● List of tasks:
1 – In the commentary on the humanity of terror victims, whose mother appeared on the front page of the Chicago Tribune the day after the attack?
2 – Retype the passage from the commentary on the humanity of terror victims, starting at "March 21, 2008" and ending at "victims of terror.".

● Page:
March 21, 2008
Remember One: The humanity of the victims of terror
The day after an Arab gunman infiltrated the Mercaz Yeshiva in Jerusalem, murdered eight students and wounded eleven, the front page of the Chicago Tribune showed a mother prostrate in grief. The mother was not related to any of the eight victims. It was the gunman's mother. Similarly NPR coverage of the March 6 attack presented information about the gunman, Ala Abu Dheim, and some of his grievances, but nothing, not even the names of the victims. A search of online information about the students produced more slander (They were not really students. The yeshiva was a hotbed for "violent fanatics" and "zealots.") than personal details. Such reporting grants the terrorist the humanity that it denies the victims of terror.

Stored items
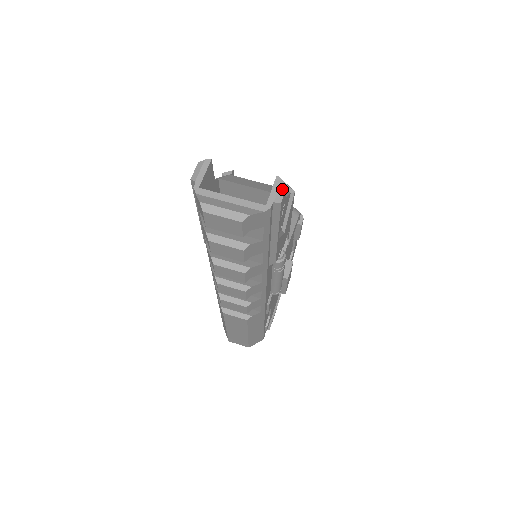
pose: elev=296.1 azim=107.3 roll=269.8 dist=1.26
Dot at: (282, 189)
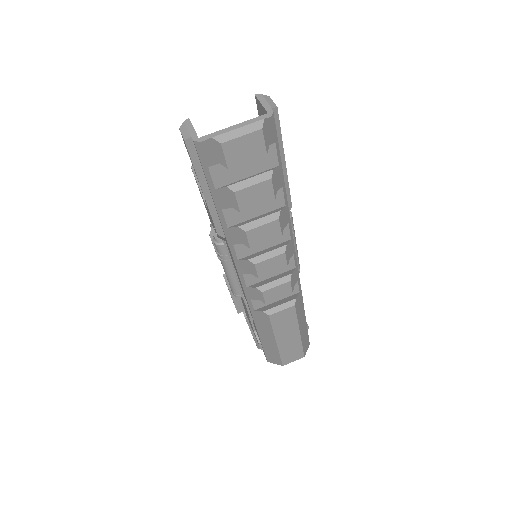
Dot at: (268, 99)
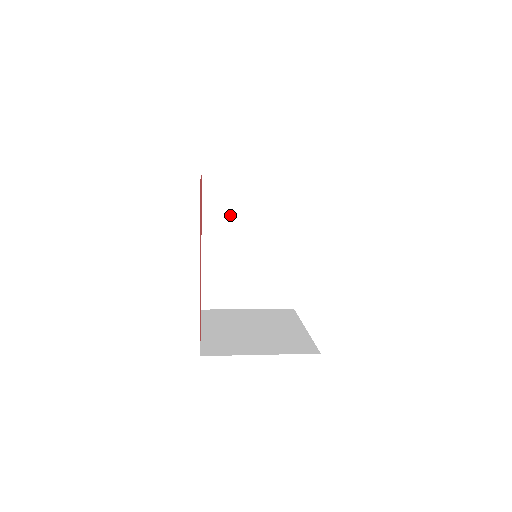
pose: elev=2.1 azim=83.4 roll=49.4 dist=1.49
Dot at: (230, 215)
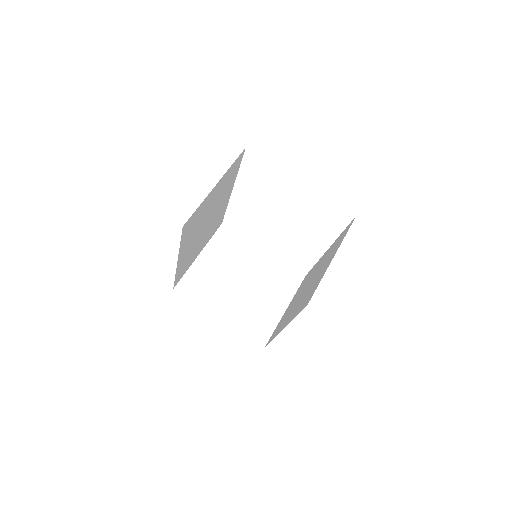
Dot at: (197, 225)
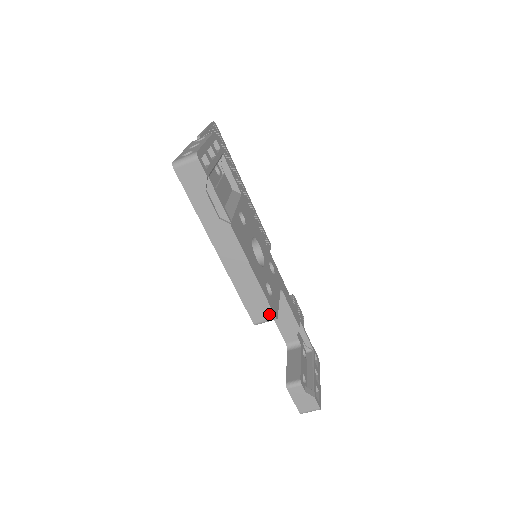
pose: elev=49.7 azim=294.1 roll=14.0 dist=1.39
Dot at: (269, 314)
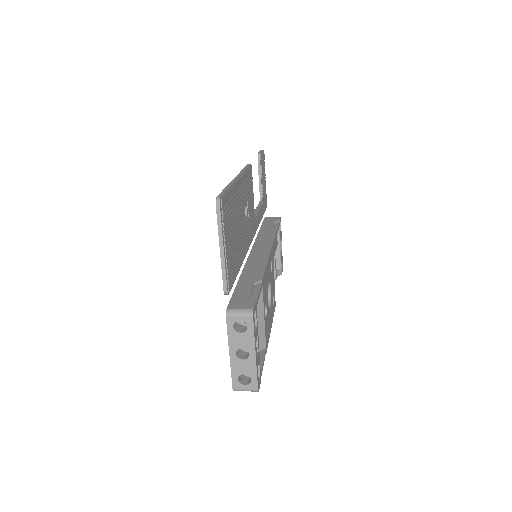
Dot at: occluded
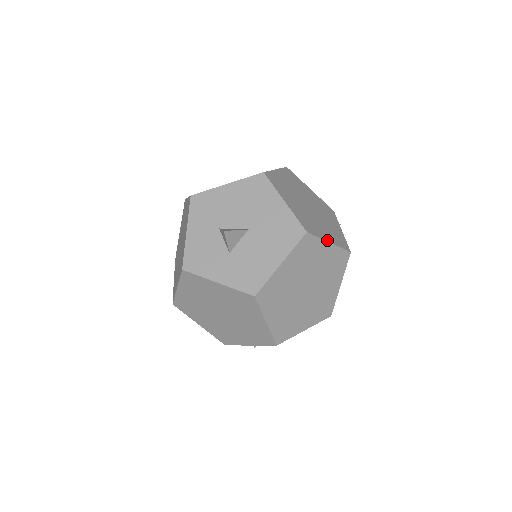
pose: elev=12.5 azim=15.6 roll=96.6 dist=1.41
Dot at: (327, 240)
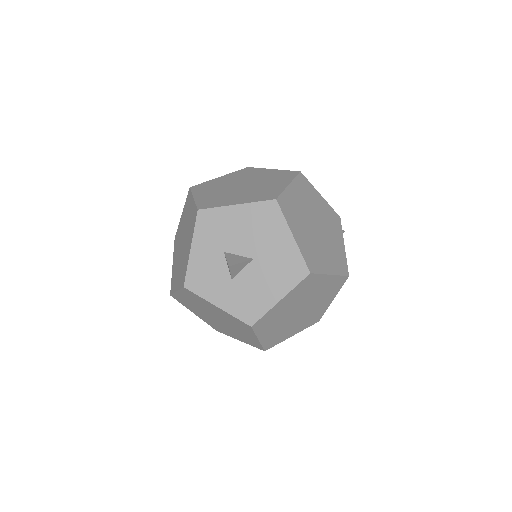
Dot at: (328, 272)
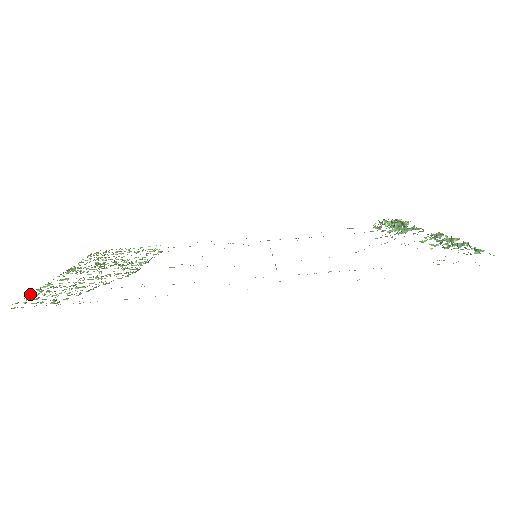
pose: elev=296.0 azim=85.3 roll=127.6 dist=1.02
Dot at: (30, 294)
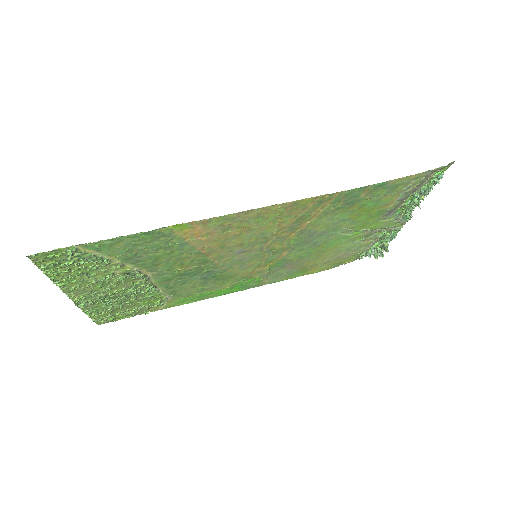
Dot at: occluded
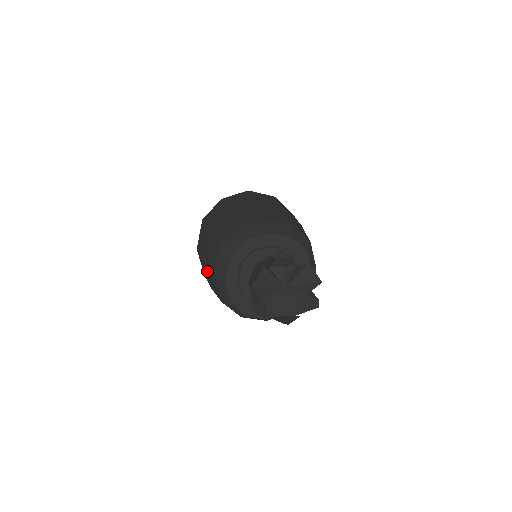
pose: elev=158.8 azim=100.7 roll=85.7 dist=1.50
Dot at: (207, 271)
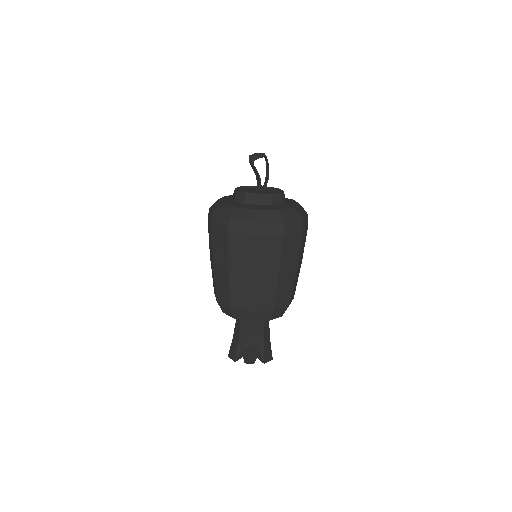
Dot at: occluded
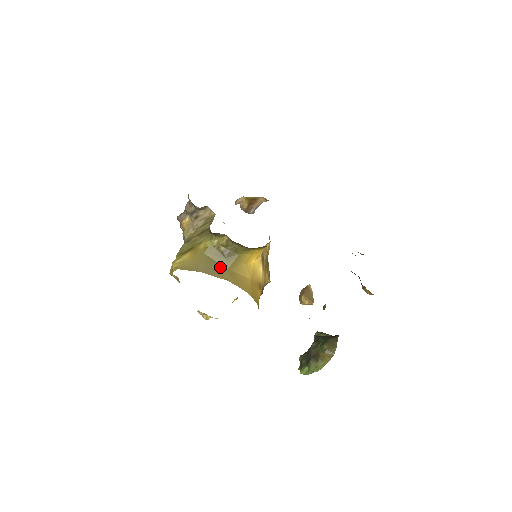
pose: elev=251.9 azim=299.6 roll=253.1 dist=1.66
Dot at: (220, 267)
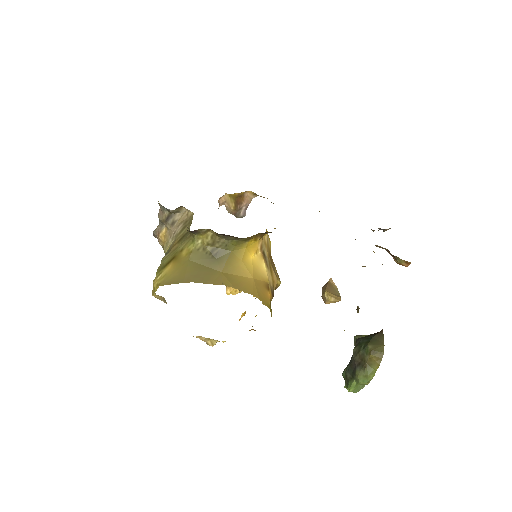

● Outputs by task:
1 – The gunman's mother.

2 –
March 21, 2008
Remember One: The humanity of the victims of terror
The day after an Arab gunman infiltrated the Mercaz Yeshiva in Jerusalem, murdered eight students and wounded eleven, the front page of the Chicago Tribune showed a mother prostrate in grief. The mother was not related to any of the eight victims. It was the gunman's mother. Similarly NPR coverage of the March 6 attack presented information about the gunman, Ala Abu Dheim, and some of his grievances, but nothing, not even the names of the victims. A search of online information about the students produced more slander (They were not really students. The yeshiva was a hotbed for "violent fanatics" and "zealots.") than personal details. Such reporting grants the terrorist the humanity that it denies the victims of terror.